Вот наконец и настала ночь, которой Дон Кихот дожидался с нетерпением чрезвычайным, ибо ему казалось, будто колеса Аполлоновой колесницы сломались и что день тянется долее обыкновенного: в сем случае он ничем не отличался от всех влюбленных, которые не умеют держать себя в руках. Наконец они въехали в приютную рощу, неподалеку от дороги, и, расседлав Росинанта и серого, растянулись на зеленой травке и поужинали тем, что было припасено у Санчо; засим помянутый Санчо сделал из узды Росинанта и недоуздка серого хлесткий и гибкий бич и отошел шагов на двадцать от своего господина, под сень буков. Заметив, с каким решительным и бесстрашным видом он шагает. Дон Кихот сказал ему:

– Смотри, друг мой: не избивай себя до бесчувствия, устраивай перерывы, не выказывай излишней горячности, иначе ты выдохнешься на полдороге, – я хочу сказать, чтобы ты себя пожалел, иначе ты отправишься на тот свет прежде, нежели достигнешь желанной цели.

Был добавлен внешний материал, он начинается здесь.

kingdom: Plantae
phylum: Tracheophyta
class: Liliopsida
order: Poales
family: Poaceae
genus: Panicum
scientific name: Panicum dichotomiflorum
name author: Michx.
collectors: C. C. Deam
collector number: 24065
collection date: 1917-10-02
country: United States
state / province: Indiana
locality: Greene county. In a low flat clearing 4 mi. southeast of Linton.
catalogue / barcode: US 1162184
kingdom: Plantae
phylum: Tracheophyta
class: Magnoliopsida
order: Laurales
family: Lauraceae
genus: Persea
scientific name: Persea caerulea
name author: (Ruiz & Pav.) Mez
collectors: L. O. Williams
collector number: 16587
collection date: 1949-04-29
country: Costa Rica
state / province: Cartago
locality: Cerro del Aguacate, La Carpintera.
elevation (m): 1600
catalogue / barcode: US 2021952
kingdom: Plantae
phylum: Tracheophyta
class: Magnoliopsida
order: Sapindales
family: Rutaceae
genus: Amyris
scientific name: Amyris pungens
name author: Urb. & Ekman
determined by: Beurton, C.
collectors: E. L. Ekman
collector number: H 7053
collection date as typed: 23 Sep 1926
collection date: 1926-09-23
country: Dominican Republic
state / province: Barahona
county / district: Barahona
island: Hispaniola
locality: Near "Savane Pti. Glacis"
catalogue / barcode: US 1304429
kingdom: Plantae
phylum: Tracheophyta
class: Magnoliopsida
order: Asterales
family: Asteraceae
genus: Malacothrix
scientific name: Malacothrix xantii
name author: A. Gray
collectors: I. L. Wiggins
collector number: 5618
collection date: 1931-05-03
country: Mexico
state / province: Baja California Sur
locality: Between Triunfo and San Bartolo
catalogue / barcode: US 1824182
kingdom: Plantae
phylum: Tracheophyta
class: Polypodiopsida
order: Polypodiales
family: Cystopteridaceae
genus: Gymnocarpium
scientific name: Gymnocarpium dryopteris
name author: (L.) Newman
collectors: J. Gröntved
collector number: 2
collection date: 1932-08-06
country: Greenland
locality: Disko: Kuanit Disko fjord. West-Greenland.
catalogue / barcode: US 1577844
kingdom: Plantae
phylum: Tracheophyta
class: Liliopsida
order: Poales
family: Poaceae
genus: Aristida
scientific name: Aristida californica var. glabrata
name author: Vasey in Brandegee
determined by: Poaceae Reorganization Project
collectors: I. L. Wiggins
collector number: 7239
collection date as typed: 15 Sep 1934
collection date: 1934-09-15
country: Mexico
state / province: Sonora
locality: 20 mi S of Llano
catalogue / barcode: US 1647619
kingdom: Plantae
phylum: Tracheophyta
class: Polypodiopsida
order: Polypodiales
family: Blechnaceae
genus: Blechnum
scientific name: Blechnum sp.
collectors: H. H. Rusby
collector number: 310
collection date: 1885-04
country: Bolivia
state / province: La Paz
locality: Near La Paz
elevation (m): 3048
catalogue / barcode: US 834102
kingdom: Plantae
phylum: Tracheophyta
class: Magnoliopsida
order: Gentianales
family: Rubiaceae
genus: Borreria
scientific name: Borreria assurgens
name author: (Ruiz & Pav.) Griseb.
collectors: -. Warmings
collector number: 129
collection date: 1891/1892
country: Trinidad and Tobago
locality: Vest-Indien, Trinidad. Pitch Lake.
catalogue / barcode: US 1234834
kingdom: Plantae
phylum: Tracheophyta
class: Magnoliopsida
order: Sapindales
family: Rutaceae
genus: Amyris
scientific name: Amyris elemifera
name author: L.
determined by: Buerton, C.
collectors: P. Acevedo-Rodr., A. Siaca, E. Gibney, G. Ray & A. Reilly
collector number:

А дабы ты не пересолил, не недосолил, я стану тут же, рядом, и начну отсчитывать на четках наносимые тобою удары. Засим да поможет тебе господь бог претворить в жизнь благое твое намерение.

– Исправному плательщику залог не страшен, – объявил Санчо, – я буду бить себя больно, но не до смерти: ведь в этом-то весь смысл чуда и состоит.

Тут он обнажился до пояса и, схватив ременную плеть, начал себя хлестать, а Дон Кихот занялся подсчетом ударов. Санчо уже дошел примерно до восьми ударов, а затем, смекнув, что это дело нешуточное и что цену он взял пустяковую, приостановил самосечение и сказал своему господину, что он продешевил и что каждый такой удар должен стоить не куартильо, а полуреал.

– Продолжай, друг Санчо, – молвил Дон Кихот, – не волнуйся: я заплачу тебе вдвое.

– Коли так, – подхватил Санчо, – господи благослови! Ох, я же себе сейчас и всыплю!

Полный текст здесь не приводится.